Excerpt:
──────────────────────────────

The RhD factor & Anti-D
Pregnant women can often belong to different blood groups from their babies. This is perfectly normal and is usually not a problem. However, in about 1 in 10 pregnancies, these blood groups differ in one particularly important way: either the presence or absence of a protein on the surface of red blood cells. This protein was originally called the ‘Rhesus Factor'. It is now referred to as simply the RhD Factor.
If you carry this RhD Factor on your red blood cells, you are known as RhD Positive. If you do not, you are known as RhD Negative.
Sometimes, a small amount of blood can cross over from the baby's circulation in the placenta and enter the mother's blood stream. This can happen at any time in pregnancy, but most importantly during the last 3 months of pregnancy if there is a trauma of some kind, and just before birth. It can also occur at the time of a miscarriage or termination of pregnancy.
If this transfer of blood occurs from a RhD Positive baby to a RhD Negative mother, then the mother's immune system will see the baby's red blood cells as "foreign" and will produce antibodies to get rid of them, but only in the mother's circulation.
The mother's immune system retains the memory of how to make these antibodies, which gives her the ability to make them more quickly and in greater numbers in the future if required.

──────────────────────────────

Dataset:
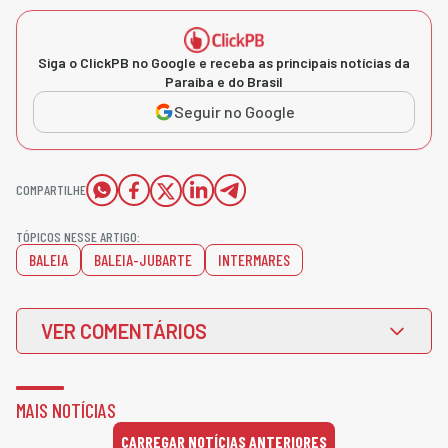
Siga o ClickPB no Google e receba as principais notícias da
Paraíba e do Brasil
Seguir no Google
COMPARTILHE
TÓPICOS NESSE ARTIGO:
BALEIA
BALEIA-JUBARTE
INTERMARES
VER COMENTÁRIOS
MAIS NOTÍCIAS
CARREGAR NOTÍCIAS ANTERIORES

──────────────────────────────

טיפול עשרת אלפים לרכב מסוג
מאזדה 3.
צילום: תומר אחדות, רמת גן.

──────────────────────────────

What you will do:
Answer these questions from the text on the RhD factor:
1. In roughly what share of pregnancies do the mother's and baby's blood groups differ by the RhD Factor?
2. What was the RhD Factor originally called?
3. What does a RhD Negative mother's immune system produce when blood from a RhD Positive baby enters her blood stream?
The material comes from a source unrelated to the text.

Response area:
1. About 1 in 10.
2. The 'Rhesus Factor'.
3. Antibodies to get rid of the baby's red blood cells.